Tarkovsky’s debut feature (re-released in a pristine newly restored version) is surely the most lyrical war movie ever made. It is set at a brutal and bloody moment in the Second World War.
Its main characters have all suffered devastating personal losses as the Soviet army tries to repel the Nazi invasion - and yet the film is a coming of age story which deals with young love and in which characters still have time to discuss art and books and to listen to music.
The film opens in magical fashion with a sun-drenched dream sequence in which the 12 year old Ivan is shown as a golden haired boy in a sunny, pastoral setting, delighting in the natural world and with his mother doting on him.
The reality, when he awakens, is that he’s a desperate kid, crawling through barbed wire-strewn swamps and trying to stay alive in a war zone.
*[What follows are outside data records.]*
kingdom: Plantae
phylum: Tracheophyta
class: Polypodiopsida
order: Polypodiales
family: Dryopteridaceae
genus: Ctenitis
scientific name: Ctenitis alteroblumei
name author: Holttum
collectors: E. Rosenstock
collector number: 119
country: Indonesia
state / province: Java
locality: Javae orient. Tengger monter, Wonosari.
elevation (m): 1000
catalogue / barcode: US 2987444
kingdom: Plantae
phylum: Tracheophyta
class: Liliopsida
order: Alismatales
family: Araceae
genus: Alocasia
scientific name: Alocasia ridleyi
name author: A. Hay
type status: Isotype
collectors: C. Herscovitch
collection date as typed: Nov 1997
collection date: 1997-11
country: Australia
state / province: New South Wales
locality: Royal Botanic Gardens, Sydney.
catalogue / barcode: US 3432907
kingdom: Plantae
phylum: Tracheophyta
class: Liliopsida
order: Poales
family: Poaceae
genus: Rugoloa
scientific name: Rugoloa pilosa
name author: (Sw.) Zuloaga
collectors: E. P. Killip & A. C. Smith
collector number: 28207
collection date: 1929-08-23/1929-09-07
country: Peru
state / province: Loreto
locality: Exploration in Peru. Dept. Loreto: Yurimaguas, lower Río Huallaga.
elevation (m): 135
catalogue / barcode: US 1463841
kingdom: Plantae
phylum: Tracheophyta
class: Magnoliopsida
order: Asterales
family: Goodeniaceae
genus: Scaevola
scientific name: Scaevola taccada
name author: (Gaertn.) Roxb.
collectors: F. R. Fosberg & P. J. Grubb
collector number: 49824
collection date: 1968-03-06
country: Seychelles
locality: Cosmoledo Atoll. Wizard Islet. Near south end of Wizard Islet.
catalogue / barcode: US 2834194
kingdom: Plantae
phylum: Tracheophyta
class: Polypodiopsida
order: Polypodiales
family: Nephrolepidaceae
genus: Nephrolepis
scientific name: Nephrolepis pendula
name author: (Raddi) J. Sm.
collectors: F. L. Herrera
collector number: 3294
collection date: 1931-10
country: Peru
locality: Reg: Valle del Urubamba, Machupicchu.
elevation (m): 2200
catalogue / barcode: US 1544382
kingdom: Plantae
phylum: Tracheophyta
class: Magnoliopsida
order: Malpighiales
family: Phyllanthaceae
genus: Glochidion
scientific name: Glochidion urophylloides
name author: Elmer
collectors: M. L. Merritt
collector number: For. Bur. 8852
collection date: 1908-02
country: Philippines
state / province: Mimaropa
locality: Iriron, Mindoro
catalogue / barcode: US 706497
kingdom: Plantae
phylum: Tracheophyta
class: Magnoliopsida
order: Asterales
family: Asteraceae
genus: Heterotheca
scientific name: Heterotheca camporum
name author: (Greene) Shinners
“He’s been through more than you can imagine,” we are told of the boy, who is driven by a desire for revenge, has been fighting for the partisans, and is clearly deeply traumatised.
Tarkovsky pays full attention to the squalor and pity of war but never loses his sense of poetry. Whether filming a courtship scene in the woods or showing light reflecting off the water, the camerawork is astonishingly fluid and inventive.
We are told several times that war is a man’s profession but what makes the film so distinctive is that it takes a child’s eye view.